— Task directions —
The answer is one number. Say how many lines in the entries below include the word "articles".

— Task input —

((

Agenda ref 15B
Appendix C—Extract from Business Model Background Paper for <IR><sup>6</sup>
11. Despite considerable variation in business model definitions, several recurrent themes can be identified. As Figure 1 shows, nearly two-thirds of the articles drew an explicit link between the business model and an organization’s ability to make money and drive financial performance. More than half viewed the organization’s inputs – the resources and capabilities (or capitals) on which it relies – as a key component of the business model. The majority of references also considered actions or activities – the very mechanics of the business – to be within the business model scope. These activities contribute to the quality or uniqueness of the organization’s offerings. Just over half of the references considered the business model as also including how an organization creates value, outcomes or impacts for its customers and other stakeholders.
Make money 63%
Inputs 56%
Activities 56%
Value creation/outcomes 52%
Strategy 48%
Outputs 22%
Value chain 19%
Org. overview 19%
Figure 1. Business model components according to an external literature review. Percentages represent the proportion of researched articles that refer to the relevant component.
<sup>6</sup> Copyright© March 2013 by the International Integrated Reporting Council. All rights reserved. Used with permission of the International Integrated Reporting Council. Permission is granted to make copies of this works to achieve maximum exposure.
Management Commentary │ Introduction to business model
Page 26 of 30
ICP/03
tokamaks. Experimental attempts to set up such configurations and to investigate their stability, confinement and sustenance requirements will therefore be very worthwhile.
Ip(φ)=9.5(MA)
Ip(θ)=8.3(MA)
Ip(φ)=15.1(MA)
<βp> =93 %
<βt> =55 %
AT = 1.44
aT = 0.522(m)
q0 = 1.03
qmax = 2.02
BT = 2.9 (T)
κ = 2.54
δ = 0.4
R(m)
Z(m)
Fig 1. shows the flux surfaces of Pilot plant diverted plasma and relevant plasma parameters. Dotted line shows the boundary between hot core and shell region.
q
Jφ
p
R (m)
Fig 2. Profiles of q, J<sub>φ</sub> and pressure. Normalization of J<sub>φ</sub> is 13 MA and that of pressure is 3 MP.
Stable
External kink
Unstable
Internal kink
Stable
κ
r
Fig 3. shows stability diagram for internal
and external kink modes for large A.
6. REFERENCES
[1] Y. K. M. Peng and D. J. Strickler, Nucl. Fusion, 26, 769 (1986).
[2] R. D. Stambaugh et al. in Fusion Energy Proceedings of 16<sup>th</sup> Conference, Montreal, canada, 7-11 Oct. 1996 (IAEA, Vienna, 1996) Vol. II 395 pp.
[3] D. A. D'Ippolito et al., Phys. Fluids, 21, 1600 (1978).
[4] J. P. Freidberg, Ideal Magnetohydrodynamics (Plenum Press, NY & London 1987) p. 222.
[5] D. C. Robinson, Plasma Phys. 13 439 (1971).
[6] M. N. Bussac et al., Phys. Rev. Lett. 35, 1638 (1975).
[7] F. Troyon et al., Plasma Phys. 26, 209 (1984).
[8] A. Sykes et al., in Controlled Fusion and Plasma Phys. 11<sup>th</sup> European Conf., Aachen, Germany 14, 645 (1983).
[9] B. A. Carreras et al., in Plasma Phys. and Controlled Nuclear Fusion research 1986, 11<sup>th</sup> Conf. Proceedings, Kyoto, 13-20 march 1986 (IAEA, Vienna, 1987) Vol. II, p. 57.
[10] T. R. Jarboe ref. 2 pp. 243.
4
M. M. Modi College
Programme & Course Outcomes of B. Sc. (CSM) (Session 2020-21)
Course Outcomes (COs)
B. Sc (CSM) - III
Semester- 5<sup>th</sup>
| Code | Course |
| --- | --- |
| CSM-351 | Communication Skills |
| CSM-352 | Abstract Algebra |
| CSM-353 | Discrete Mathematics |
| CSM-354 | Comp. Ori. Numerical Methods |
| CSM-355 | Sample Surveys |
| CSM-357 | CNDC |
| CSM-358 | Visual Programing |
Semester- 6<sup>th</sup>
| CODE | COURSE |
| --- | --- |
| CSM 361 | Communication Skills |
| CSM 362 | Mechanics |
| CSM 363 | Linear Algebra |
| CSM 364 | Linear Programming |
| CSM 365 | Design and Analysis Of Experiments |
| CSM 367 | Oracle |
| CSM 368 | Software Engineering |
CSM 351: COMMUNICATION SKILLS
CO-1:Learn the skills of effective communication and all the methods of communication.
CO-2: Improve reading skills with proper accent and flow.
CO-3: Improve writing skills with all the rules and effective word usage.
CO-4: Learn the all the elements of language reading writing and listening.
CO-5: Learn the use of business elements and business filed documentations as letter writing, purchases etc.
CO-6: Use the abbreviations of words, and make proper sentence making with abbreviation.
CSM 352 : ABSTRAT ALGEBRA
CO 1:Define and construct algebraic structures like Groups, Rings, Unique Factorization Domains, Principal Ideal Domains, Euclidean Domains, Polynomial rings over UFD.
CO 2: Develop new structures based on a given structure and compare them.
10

))

— Final answer —
2